» TAREFAS PROPOSTAS
• A. Segundo o texto sobre os naipes do baralho espanhol, em qual carta costuma aparecer a informação sobre o fabricante?
• B. Retome o texto sobre os naipes do baralho espanhol a partir do ponto em que ele termina.

» TEXTO DADO
_ _ _ _

Outras interpretações dos naipes associam os ouros aos comerciantes e burgueses, em lugar de relacioná-los à monarquia. Há mesmo quem atribua a invenção dos naipes do baralho espanhol a um taberneiro que colocava cartas à disposição de seus fregueses, para que se distraíssem. Nessas cartas, as copas representariam a taverna; os ouros, o dinheiro com o qual os clientes pagavam; e as espadas e os paus, os instrumentos com que eram dirimidas as divergências, provocadas ou não pelo jogo. Segundo essa interpretação, os quatros símbolos do baralho seriam os quatros motivos mais próximos aos jogadores.
No baralho espanhol, os símbolos ou motivos dos naipes aparecem colocadas ordenadamente em todas as cartas, exceto no três de paus, no qual os símbolos costumam estar cruzados. As copas são as figuras que mostram mais diferenças em seu desenho, variando de formas retas, geométricas, até as semelhantes a urnas muito ornamentadas, passando por cálices e vasos de todo tipo. Normalmente, a informação sobre o fabricante aparece inscrita no ás de ouros. Mas também o quatro de copas e o quatro de ouros - e, em alguns casos, o dois de paus e o dois de espadas - costumam conter dados sobre a fabricação ou a propriedade do baralho.

_ _ _ _

» TRECHOS DE DADOS

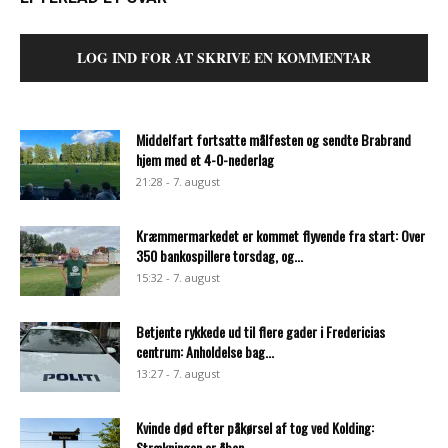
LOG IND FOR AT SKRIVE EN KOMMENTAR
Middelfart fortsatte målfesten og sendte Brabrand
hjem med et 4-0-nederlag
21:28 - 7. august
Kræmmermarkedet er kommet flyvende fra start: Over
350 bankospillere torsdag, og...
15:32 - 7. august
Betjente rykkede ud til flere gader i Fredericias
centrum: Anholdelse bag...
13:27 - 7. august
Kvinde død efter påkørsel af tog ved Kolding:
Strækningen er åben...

_ _ _ _

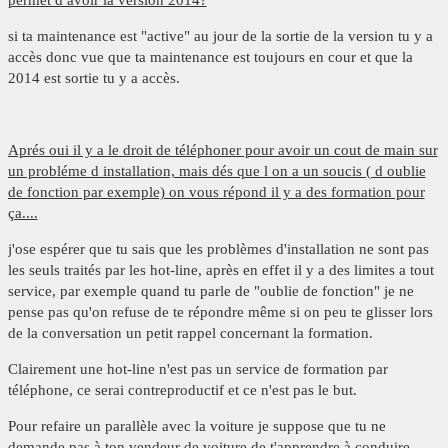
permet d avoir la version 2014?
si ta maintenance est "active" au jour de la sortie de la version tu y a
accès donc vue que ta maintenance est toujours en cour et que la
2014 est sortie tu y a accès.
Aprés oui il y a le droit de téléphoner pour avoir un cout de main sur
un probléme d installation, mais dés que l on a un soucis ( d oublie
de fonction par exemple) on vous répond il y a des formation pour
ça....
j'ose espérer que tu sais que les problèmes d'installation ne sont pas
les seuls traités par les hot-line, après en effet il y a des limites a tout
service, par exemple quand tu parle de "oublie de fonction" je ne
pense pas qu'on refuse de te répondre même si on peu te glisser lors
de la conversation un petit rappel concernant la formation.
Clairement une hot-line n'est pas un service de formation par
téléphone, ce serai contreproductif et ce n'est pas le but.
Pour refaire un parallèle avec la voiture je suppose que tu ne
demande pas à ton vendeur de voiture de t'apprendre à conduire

_ _ _ _

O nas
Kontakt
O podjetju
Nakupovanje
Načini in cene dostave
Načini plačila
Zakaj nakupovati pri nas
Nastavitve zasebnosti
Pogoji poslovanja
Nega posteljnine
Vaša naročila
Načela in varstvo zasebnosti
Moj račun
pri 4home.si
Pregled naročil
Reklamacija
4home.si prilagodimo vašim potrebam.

_ _ _ _

» RESPOSTAS
• A. No ás de ouros.

• B.
BARALHO ALEMÃO

Existem dois tipos de baralho que podem ser incluídos na classificação genérica de baralho alemão. Um deles é o de 52 cartas, versão germânica dos baralhos francês e inglês; outro é o baralho de símbolos alemães, geralmente compostos por 32 ou por 36 cartas. O baralho de 52 cartas compreende os conhecidos quatro naipes - de paus, ouros, copas e espadas. Cada um desses naipes engloba treze cartas: ás (A), dois, três, quatro, cinco, seis, sete, oito, nove e dez, mais as três figuras: o valete, que recebe o nome de bube (B), equivalente ao valete francês e ao jack inglês; a dama, chamada dame (D), equivalente à dame francesa e à queen inglesa; e o rei, o könig (K), equivalente ao roi francês e ao king inglês. Os desenhos dessas figuras são os que se apresentam mais elaborados nos dois tipos de baralho alemão. Em muitos casos, trata-se de verdadeiras obras de arte, que se vinculam à tradição dos gravadores germânicos, considerados entre os de mais prestígio na Europa.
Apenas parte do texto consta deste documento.